مقالات پذیرفته شده در پنجمین کنگره بین المللی زیست پزشکی
Colorimetric PCR-based detection of a bacterial cause of urinary tract infection
Colorimetric PCR-based detection of a bacterial cause of urinary tract infection
Shahrzad Salmanian,1Hamidreza Mollasalehi ,2,*
1. Department of Cellular and Molecular Biology, Faculty of Modern Science and Technology, Islamic Azad University, Medical Sciences Branch, Tehran, Iran 2. Department of Microbiology and Microbial Biotechnology, Faculty of Biological Sciences and Technology, Shahid Beheshti University, Tehran, Iran
Introduction: Nosocomial infections such as urogenital and urinary tract infections are caused by opportunistic bacteria namely, Morganella morganii. Therefore, a rapid and specific molecular detection method is needed for early diagnosis of the agent for accurate therapy. In this study, a visual colorimetric PCR detection assay was developed using a metal indicator for M. morganii.
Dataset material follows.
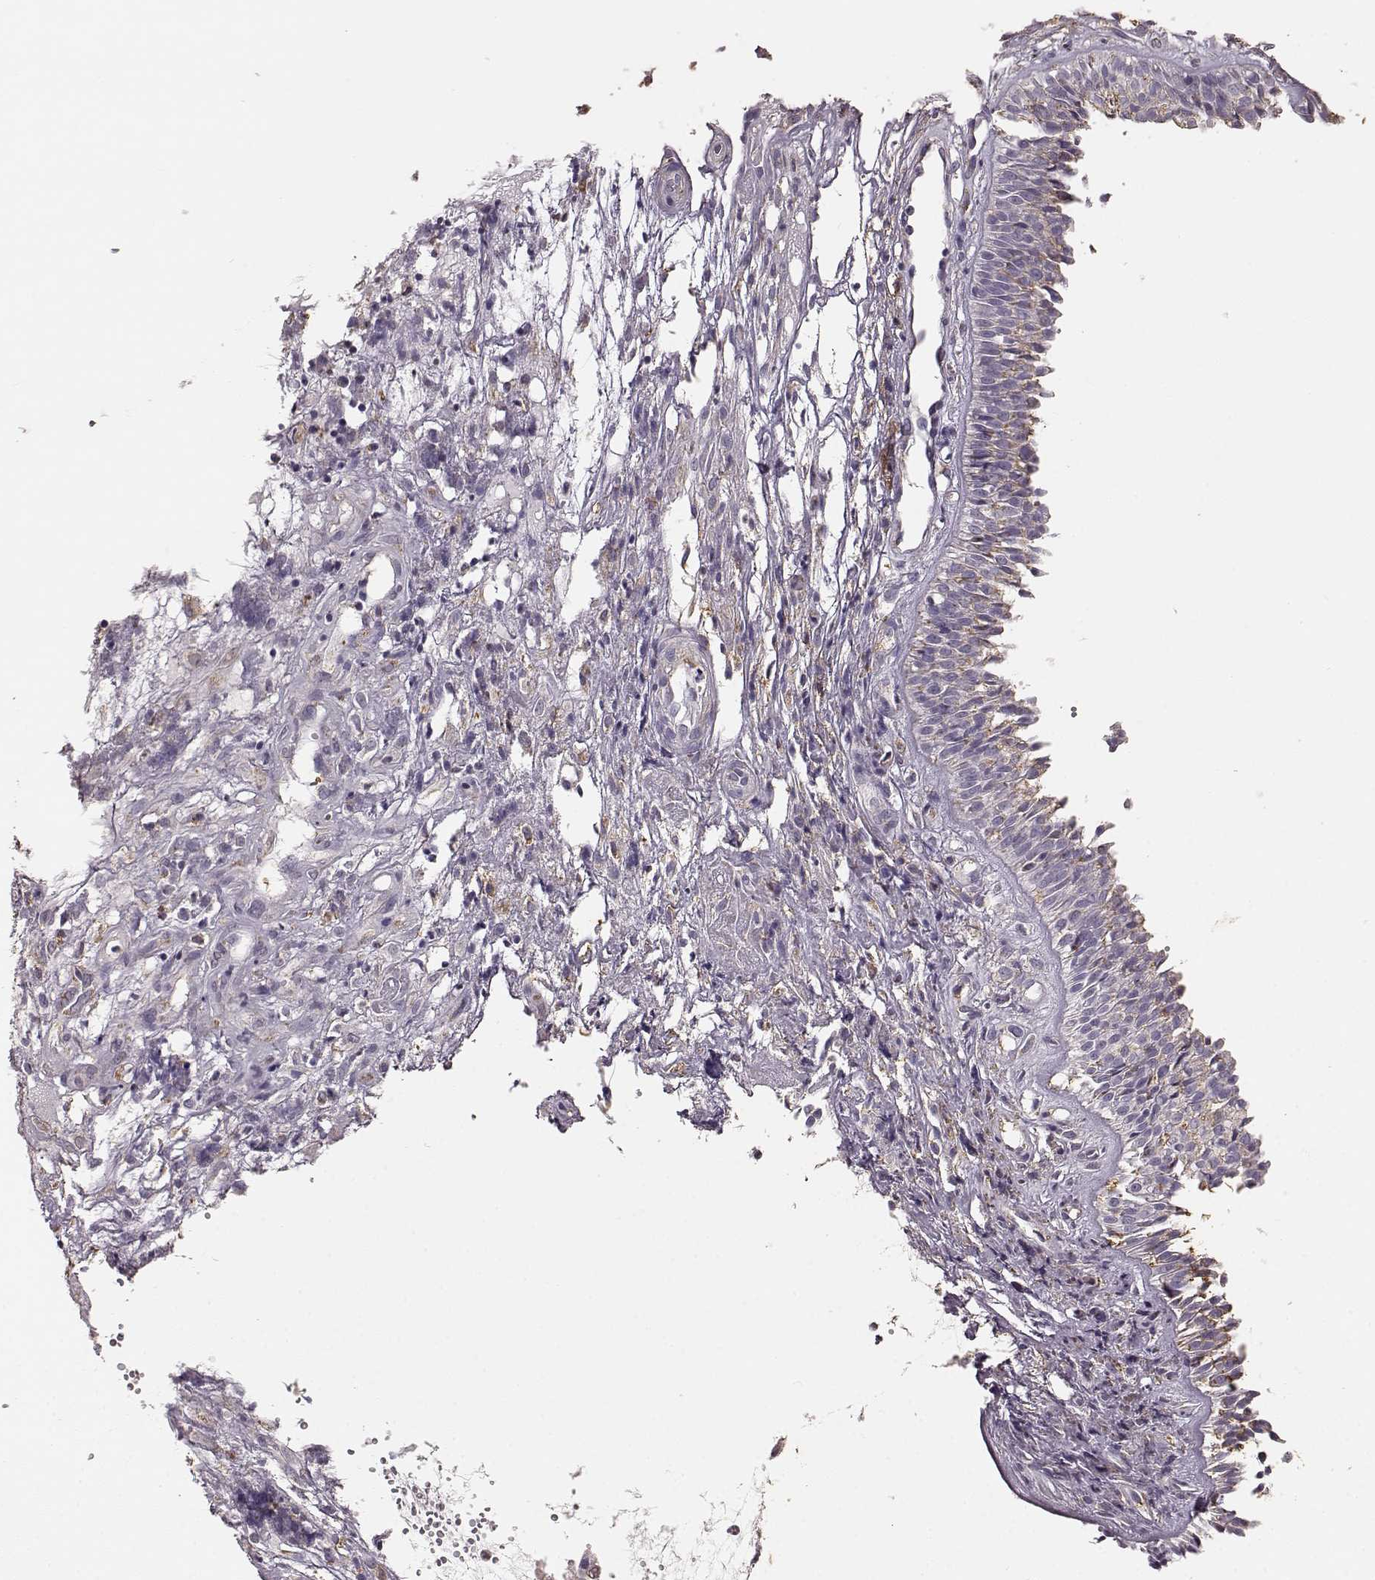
{"staining": {"intensity": "negative", "quantity": "none", "location": "none"}, "tissue": "nasopharynx", "cell_type": "Respiratory epithelial cells", "image_type": "normal", "snomed": [{"axis": "morphology", "description": "Normal tissue, NOS"}, {"axis": "topography", "description": "Nasopharynx"}], "caption": "Immunohistochemical staining of benign nasopharynx demonstrates no significant expression in respiratory epithelial cells.", "gene": "GABRG3", "patient": {"sex": "male", "age": 31}}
Methods: The bacterial cells were cultured overnight to reach the log phase in their growth curve, followed by genomic DNA extraction. After analyzing the quality and quantity of the extracted DNA using spectroscopy, the target gene of M. morganii was amplified by an optimized PCR protocol using designed primers. Furthermore, the specificity of the assay was assessed using a mixture of eight gram-negative bacteria (Shigella boydii, Yersinia enterocolitica, Citrobacter freundii, Klebsiella pneumonia, Enterobacter aerogenes, Pseudomonas aeruginosa, Burkholderia cepacia, Serratia marcescens) with and without the target bacteria (M. morganii). Finally, the amplification PCR products were investigated by the metal indicator, hydroxy naphthol blue (HNB) dye which was added to PCR amplicons in an endpoint approach. The limit of detection (LOD) was investigated by a decimal dilution of the extracted DNA.
Results: The quantity of the M. morganii extracted nucleic acid was measured to be 101 µg mL-1, which was appropriate for further experimental analysis. The color change of dark blue to light blue was observed in the positive sample including M. morganii but not in the negative sample without M. morganii. Furthermore, the limit of detection (LOD) of the assay was visualized up to a second dilution tube. This value was determined to be 1.01 µg mL-1 of the amplified genomic DNA of M. morganii by HNB indicator.
Conclusion: The optimized conventional PCR method with the instrument-free colorimetric detection could be an efficient and simple detection technique for rapid M. morganii identification, especially in urinary tract infections.